BHY: How could I not notice her influence? I was shaped made-to-order in the state’s strongest ideological apparatus, the schools. I looked up to academia, had the greatest respect for the profession of “professor.” I more than merely respected professors, rather I thought that everything that professors did was for the greater good of their students and researchers. The exploitation of labor that has become so destructive today in academia and even led to suicides, the denial of people’s rights, all of this immorality I just did not want to see. With time, while still a master’s degree student at Aegean University (in İzmir—ed.), I began to notice some problems but I did not think that I could change any of the corruptions that I was beginning to take note of. This lack of faith, this mistaken pessimism of mine regarding my ability to change and give direction to things drove me to hopelessness and torpor. I could not stand it much longer and I left Aegean University.
The landscape I faced later was no different. I suffered from a learned, an inculcated despair. Whatever I did not accept about academia, I thought I would be able to correct it one day when I myself became a professor. I was more focused on responsibility for myself than anything else. But later I met Nuriye and came understand through experience that there were actually many things that could be done, that must be done. Beginning where we were, we could bring this rotten order crashing down around our heads! It was with her that I began to examine and change my accustomed ways of acting. More than anything, I learned from her not to doubt that I am in the right and not to give up on those things that I know to be my right. I always say this: a revolutionary begins by changing a single person’s life, and Nuriye changed not only my life but the lives of everyone she has met.
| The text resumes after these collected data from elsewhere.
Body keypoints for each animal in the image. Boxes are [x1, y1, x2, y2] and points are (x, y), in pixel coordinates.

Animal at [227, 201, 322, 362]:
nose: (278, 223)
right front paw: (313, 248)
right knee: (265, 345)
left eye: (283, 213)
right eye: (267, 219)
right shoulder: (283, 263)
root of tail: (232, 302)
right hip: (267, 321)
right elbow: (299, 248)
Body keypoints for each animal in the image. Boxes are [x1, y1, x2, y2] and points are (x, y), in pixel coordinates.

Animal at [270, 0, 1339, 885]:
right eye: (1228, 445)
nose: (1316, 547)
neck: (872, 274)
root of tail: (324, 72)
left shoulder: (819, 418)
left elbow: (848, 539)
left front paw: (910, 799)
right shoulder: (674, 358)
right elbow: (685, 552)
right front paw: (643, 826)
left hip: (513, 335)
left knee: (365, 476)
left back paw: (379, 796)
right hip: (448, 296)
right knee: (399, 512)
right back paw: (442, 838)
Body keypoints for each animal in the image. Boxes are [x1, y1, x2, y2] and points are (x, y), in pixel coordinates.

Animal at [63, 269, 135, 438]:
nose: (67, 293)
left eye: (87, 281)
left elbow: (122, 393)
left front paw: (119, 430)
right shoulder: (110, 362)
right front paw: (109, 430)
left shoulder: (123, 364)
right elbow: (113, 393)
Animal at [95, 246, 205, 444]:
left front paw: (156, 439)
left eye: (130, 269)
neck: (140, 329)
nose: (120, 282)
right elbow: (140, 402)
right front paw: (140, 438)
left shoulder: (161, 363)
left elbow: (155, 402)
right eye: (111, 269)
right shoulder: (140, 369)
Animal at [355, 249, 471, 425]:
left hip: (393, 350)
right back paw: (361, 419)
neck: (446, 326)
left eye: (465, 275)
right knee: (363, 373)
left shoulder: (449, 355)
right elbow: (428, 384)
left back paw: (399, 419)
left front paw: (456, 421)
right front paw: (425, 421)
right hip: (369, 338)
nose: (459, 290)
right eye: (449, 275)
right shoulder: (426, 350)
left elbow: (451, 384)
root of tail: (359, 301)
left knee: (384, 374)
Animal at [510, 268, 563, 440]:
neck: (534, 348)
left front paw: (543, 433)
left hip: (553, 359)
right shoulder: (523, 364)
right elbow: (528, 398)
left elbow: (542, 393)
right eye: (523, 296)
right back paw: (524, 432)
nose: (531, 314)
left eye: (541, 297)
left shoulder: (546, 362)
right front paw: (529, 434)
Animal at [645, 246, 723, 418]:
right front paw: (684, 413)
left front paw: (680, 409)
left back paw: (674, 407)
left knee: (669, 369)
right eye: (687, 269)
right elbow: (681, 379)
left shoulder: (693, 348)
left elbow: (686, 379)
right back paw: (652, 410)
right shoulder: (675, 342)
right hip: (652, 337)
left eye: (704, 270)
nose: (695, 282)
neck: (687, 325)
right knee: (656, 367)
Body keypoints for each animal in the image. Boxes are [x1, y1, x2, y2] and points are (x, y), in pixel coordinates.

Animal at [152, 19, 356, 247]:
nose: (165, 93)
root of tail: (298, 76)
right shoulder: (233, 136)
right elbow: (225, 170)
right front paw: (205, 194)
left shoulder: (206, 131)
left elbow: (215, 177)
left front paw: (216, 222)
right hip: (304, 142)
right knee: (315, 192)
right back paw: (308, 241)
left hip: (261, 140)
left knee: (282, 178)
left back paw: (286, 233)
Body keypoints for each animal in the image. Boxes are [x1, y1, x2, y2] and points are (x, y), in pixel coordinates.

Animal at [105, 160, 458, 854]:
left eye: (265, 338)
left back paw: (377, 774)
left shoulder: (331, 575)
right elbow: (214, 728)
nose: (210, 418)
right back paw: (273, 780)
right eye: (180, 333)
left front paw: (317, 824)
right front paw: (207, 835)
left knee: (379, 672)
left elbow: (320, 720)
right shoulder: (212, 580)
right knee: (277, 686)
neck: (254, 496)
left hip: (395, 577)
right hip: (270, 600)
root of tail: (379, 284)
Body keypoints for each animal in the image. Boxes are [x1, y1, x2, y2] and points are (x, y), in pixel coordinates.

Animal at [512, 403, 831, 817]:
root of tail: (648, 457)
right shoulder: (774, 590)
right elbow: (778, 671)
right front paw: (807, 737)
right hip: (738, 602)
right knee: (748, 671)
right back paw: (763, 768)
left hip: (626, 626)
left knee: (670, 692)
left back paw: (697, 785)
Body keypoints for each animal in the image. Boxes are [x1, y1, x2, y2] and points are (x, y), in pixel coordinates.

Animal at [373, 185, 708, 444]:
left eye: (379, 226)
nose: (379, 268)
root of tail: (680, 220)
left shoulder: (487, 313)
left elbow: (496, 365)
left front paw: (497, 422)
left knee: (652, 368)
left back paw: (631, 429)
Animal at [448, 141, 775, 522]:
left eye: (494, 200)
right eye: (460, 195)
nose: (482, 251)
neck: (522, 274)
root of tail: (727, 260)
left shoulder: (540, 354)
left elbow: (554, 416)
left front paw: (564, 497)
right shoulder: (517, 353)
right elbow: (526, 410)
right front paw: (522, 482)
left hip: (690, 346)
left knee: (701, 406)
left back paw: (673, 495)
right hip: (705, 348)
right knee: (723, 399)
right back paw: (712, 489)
Everywhere she went became a place full of folk songs, flowers and principled and passionate resistance.
LE: In your view what can people outside of Turkey do for the academics who have lost their jobs, and more generally for the oppositional forces in Turkey that the state is trying to strangle?
BHY: Actually those living outside of Turkey can do a lot more than people think. I think that the fight against fascism will be victorious as a collective effort of all the world’s peoples. I believe that those living abroad can contribute to the establishment of common networks of struggle. If I’m to give you an example from Europe, where I’m now living, I find the standpoint taken here on Turkey and the Middle East at its core quite problematic. Things are accepted which should not be accepted, and there are approaches that demand criticism. The more that those living in exile from Turkey make close contact with the peoples in the places where they live, and forward to them knowledge of what we are living through from a true and revolutionary perspective, the more they can contribute to our struggle.